Stieglitz and His Artists: Matisse to O'Keeffe
October 13, 2011 – January 2, 2012
Accompanied by a catalogue and an Audio Guide
This exhibition is the first large-scale presentation of paintings, sculptures, drawings, and prints from Alfred Stieglitz's collection, acquired by the Metropolitan in 1949. In addition to being a master photographer, Stieglitz (1864–1946) was a visionary promoter of modern American and European art, and he assembled a vast art collection of exceptional breadth and depth. Through a succession of influential galleries that he ran in New York City between 1905 and 1946, Stieglitz exhibited many of the most important artists of the era, and he collected works by Pablo Picasso, Henri Matisse, Constantin Brancusi, Gino Severini, Vasily Kandinsky, Georgia O'Keeffe, Marsden Hartley, John Marin, Charles Demuth, and Arthur Dove. For more than sixty years, the Alfred Stieglitz Collection has been the cornerstone of the Museum's holdings of modern American art.

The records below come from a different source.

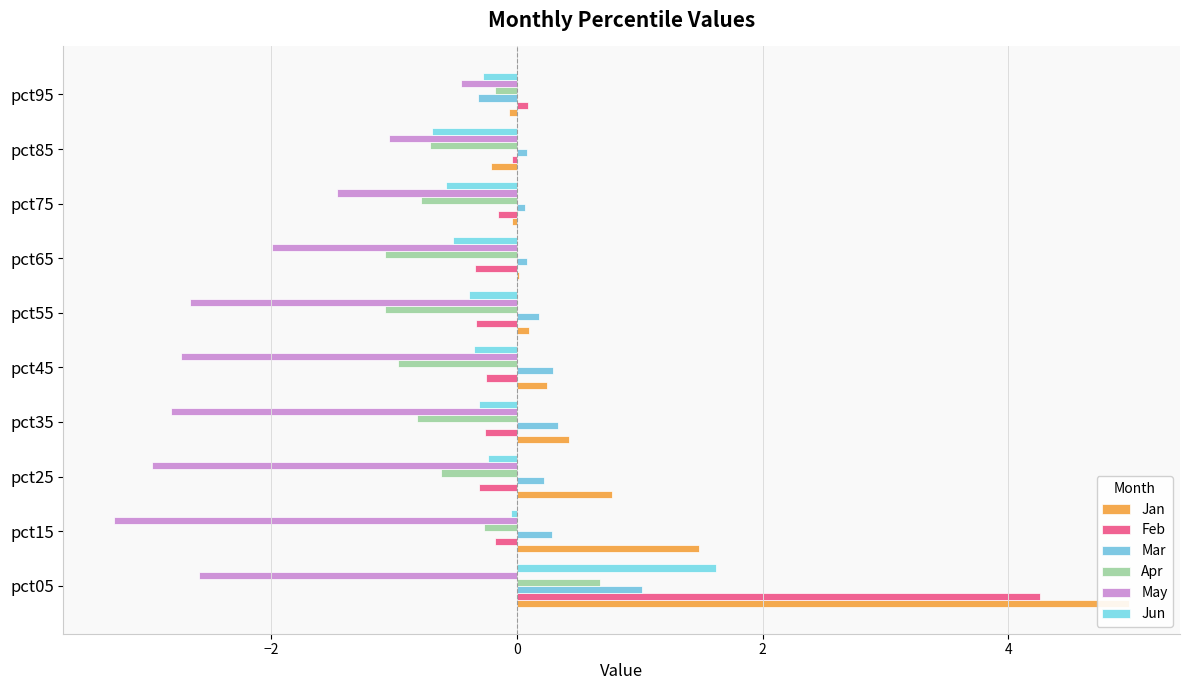

What value does the Feb series have at 9?

0.1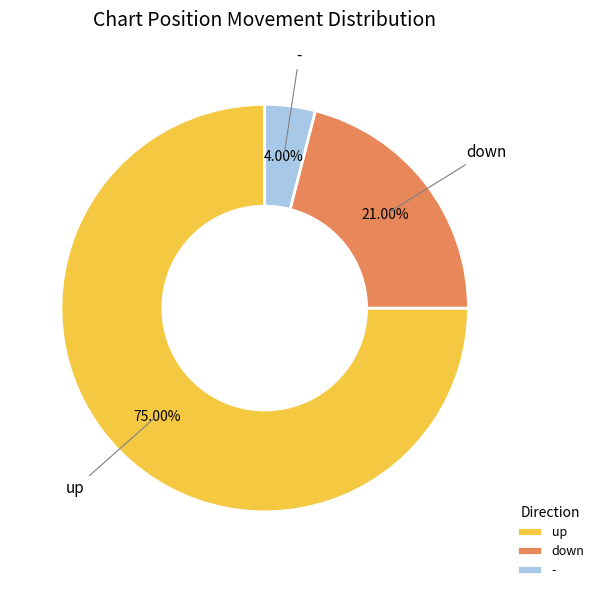

Which slice represents more than half of the pie?

up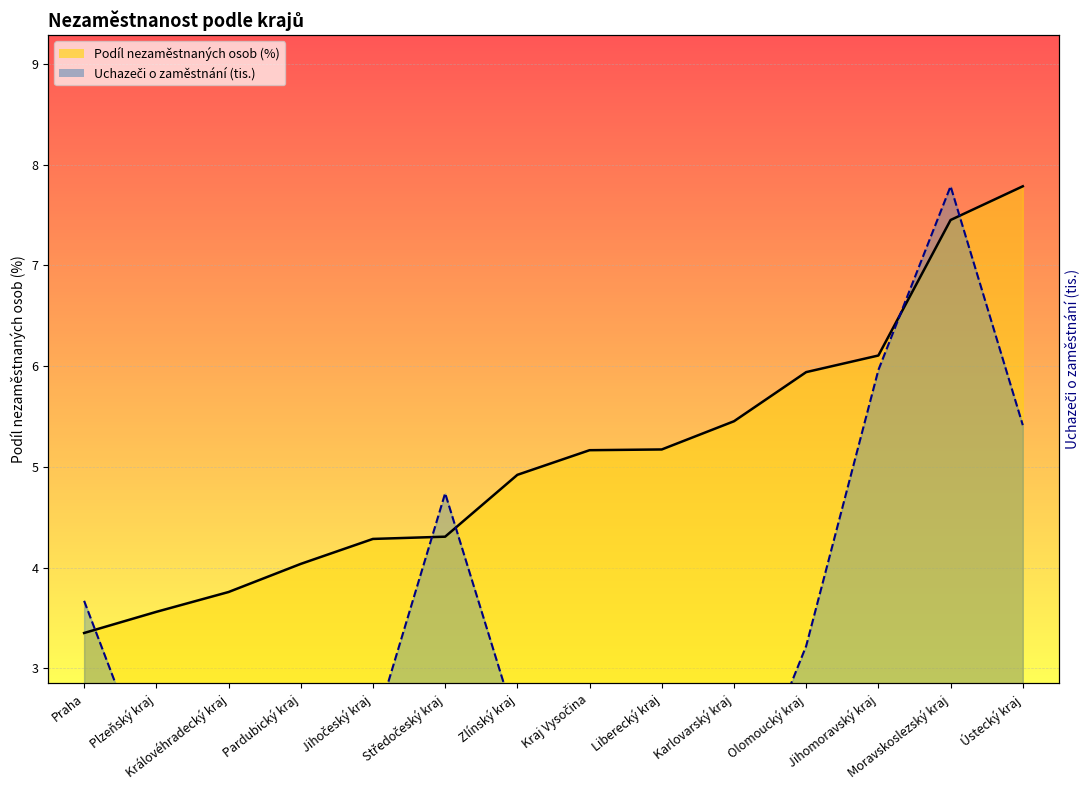

Reading right to left, list all the values displayed in this chart.

Podíl nezaměstnaných osob (%): Ústecký kraj=7.8	Moravskoslezský kraj=7.5	Jihomoravský kraj=6.1	Olomoucký kraj=5.9	Karlovarský kraj=5.5	Liberecký kraj=5.2	Kraj Vysočina=5.2	Zlínský kraj=4.9	Středočeský kraj=4.3	Jihočeský kraj=4.3	Pardubický kraj=4.0	Královéhradecký kraj=3.8	Plzeňský kraj=3.6	Praha=3.4
Uchazeči (tis.): Ústecký kraj=5.4	Moravskoslezský kraj=7.8	Jihomoravský kraj=6.0	Olomoucký kraj=3.2	Karlovarský kraj=1.4	Liberecký kraj=2.0	Kraj Vysočina=2.1	Zlínský kraj=2.4	Středočeský kraj=4.7	Jihočeský kraj=2.4	Pardubický kraj=1.8	Královéhradecký kraj=1.7	Plzeňský kraj=1.8	Praha=3.7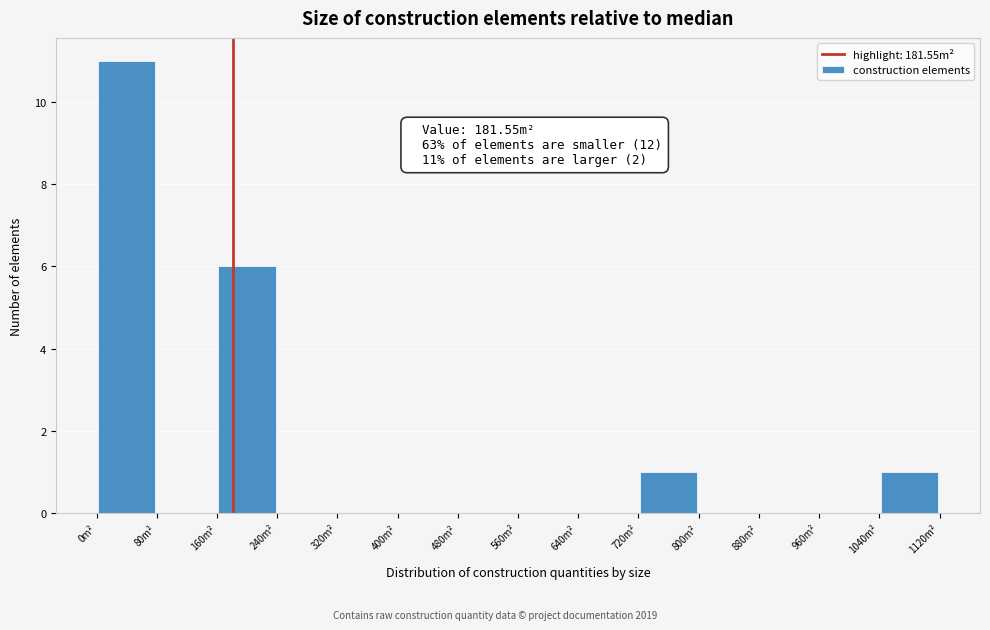

Which range on the x-axis has the tallest bar?

0 to 80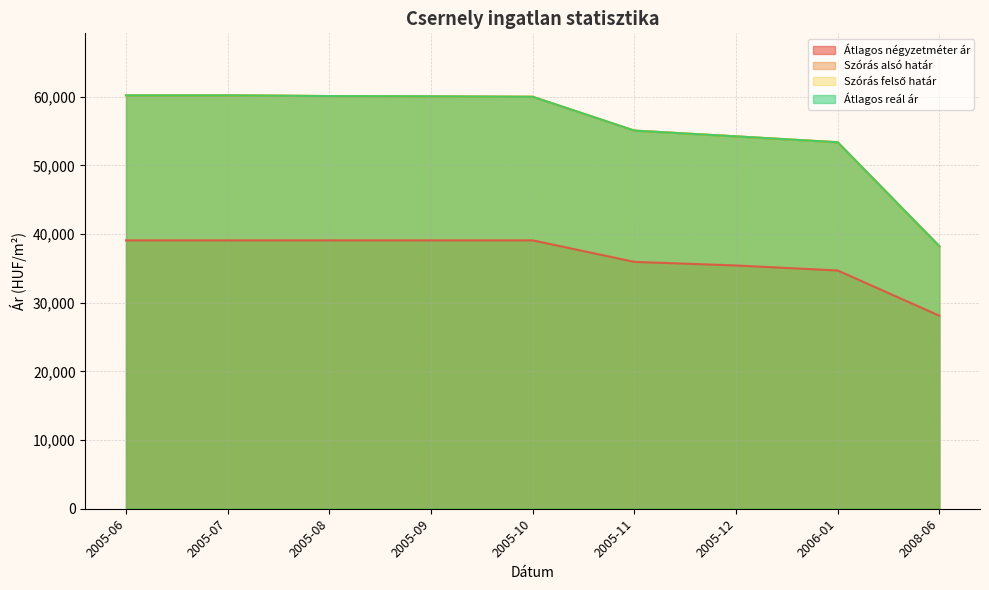

Reading left to right, transcribe all the data shown in this chart.

Átlagos négyzetméter ár: 39090	39090	39090	39090	39090	35955	35432	34700	28116
Szórás alsó határ: 60206	60206	60102	60060	59998	55071	54233	53371	38234
Szórás felső határ: 60206	60206	60102	60060	59998	55071	54233	53371	38234
Átlagos reál ár: 60206	60206	60102	60060	59998	55071	54233	53371	38234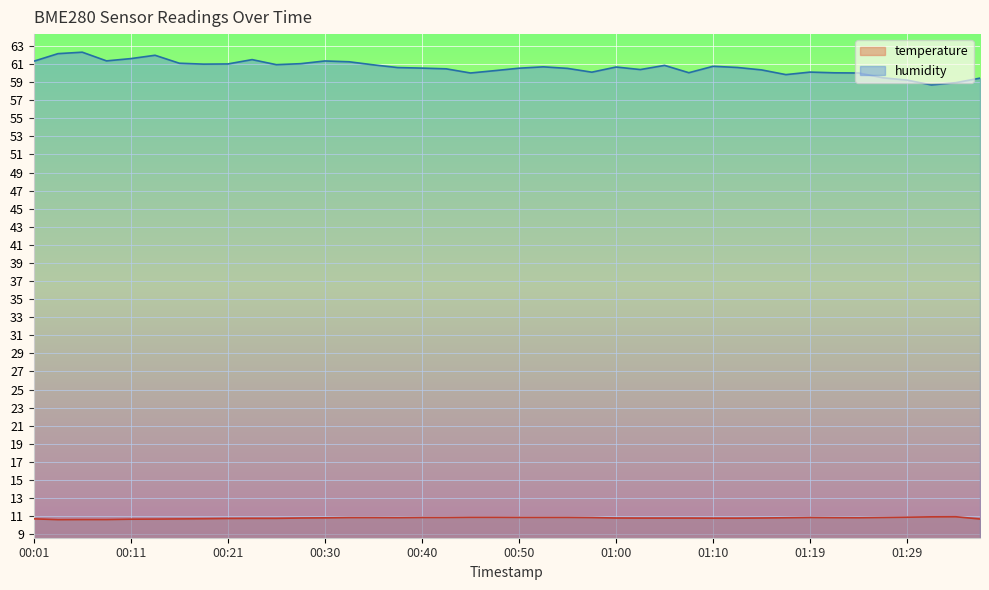

Where is temperature nearest to the value 10?

00:04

The exhibition features some two hundred major works by American and European modernists, supplemented by photographs by the Photo-Secessionists and publications by Stieglitz—all from the Metropolitan's holdings. Highlights include Picasso's Woman Ironing and Standing Female Nude, Kandinsky's Improvisation 27 (Garden of Love II), Brancusi's Sleeping Muse, O'Keeffe's Black Iris and Cow's Skull: Red, White, and Blue, Demuth's I Saw the Figure 5 in Gold, and Hartley's Portrait of a German Officer.